Proportionalitätsprinzip als Grenze
Die Grenze ist in diesem Fall das Proportionalitätsprinzip, eine Abwägung der Verhältnismäßigkeit von zivilen Opfern im Vergleich zum militärischen Nutzen der Aktion. Verfolgt ein gezielter Angriff auf eine Friedensmission hingegen nur mittelbar militärische Ziele im Konflikt – etwa den Ausfall von aus Sicht des Täters hinderlichen friedenssichernden Patrouillen oder Pufferfunktion der Mission zwischen den Konfliktparteien – ist das Tatbestandsmerkmal dennoch erfüllt.
Soweit Israel der Hisbollah vorwirft, die Mission als Schutzschild zu benutzen, sind konkrete Umstände, die vermuten lassen, dass sich Angriffe tatsächlich nicht gegen die Friedensmission, sondern gegen ein nahegelegenes militärisches Ziel des Gegners richteten, jedoch bislang nicht dargelegt. Auch umgekehrt gibt es keine Anhaltspunkte für ein militärisches Ziel der Hisbollah oder der mit ihr verbundenen Gruppen im Hinblick auf den Raketenbeschuss der Mission. Es erscheint aber nicht ausgeschlossen, dass die wahren militärischen Ziele (noch) nicht öffentlich bekannt sind und eine sichere Einordnung daher derzeit nicht möglich ist.
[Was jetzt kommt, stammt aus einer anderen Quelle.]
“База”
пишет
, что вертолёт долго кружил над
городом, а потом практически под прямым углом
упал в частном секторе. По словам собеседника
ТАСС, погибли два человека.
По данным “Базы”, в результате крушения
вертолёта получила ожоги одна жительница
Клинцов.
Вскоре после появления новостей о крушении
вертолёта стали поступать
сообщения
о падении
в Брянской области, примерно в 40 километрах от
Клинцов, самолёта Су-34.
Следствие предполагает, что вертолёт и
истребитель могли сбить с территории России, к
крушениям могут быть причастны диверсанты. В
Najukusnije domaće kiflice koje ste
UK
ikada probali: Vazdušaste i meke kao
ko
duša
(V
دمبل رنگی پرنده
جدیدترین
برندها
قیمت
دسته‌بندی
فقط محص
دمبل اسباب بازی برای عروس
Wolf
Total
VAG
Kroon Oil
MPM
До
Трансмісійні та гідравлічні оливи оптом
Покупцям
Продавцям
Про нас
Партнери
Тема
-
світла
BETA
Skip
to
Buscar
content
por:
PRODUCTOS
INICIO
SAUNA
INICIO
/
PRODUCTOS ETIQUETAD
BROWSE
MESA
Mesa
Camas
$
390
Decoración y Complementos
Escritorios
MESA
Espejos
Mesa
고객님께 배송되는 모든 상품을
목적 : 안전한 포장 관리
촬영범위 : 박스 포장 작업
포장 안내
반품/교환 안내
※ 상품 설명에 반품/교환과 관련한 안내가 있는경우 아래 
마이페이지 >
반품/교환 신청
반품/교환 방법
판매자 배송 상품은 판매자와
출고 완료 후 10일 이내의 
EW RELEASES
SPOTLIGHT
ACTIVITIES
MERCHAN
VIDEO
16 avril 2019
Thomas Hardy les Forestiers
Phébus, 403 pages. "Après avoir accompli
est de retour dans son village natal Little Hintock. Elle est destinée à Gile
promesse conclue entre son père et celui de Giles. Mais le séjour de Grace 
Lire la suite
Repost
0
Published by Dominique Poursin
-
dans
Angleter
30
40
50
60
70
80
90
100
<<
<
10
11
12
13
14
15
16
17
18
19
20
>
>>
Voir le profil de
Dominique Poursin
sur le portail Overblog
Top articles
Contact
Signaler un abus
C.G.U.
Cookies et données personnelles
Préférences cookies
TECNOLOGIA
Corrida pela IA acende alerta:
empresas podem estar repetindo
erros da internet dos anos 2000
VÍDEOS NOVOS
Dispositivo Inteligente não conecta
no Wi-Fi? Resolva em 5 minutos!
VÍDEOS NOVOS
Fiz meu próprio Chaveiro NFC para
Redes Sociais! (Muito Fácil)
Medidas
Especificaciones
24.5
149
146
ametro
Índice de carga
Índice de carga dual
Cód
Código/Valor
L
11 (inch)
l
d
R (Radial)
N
Keine vorschnellen Verurteilungen – aber Aufklärung erforderlich
Die absichtsvolle Zielrichtung des Angriffs eröffnet damit zunächst eine Unschärfe zwischen absichtlichem Angriff und vom Völkerrecht noch toleriertem Kriegsübel, die in der Volatilität und Unübersichtlichkeit heißer Konflikte meist nicht einfach ohne Weiteres zu klären ist. Dies mag in der Öffentlichkeit als unbefriedigend oder gar als Schwäche des Völkerstrafrechts wahrgenommen werden. Aber schnelle Schuldzuweisungen sind nun einmal nicht die Domäne des Strafrechts. Hier mag man sich vergegenwärtigen, dass auch deutlich einfacher gelagerte Straftaten – vom Raub zum Ladendiebstahl - erst nach gründlicher und zeitaufwändiger Beweisaufnahme festgestellt werden können.
Das heißt aber nicht, dass der Straftatbestand bis zu einer rechtskräftigen Verurteilung keine Wirkung entfaltet. Denn allen Akteuren ist die vom Völkerstrafrecht gesetzte Grenze bewusst. Und auch, dass sie bei Angriffen bei Angriffsmissionen mit schweren – strafrechtlichen – Konsequenzen zu rechnen haben.
Es ist deshalb richtig, in der öffentlichen Diskussion keine vorschnellen Verurteilungen auszusprechen. Es ist jedoch auch richtig, den Beteiligten aufgrund der bislang bekannt gewordenen Tatsachen die Strafbarkeit von Angriffen auf Friedensmissionen als Kriegsverbrechen in Erinnerung zu rufen und eine Aufklärung der Vorfälle zu fordern.
Dr. Lina Rolffs LL.M. (Cape Town) ist Rechtsanwältin in Köln. In ihrer 2018 erschienen Dissertationsschrift "Angriff auf Friedensmissionen" hat sie vergangene Angriffe sowie den völkerstrafrechtlichen Tatbestand eingehend untersucht und Thesen zur systematischen Weiterentwicklung des völkerrechtlichen und völkerstrafrechtlichen Verständnisses von Friedensmissionen aufgestellt.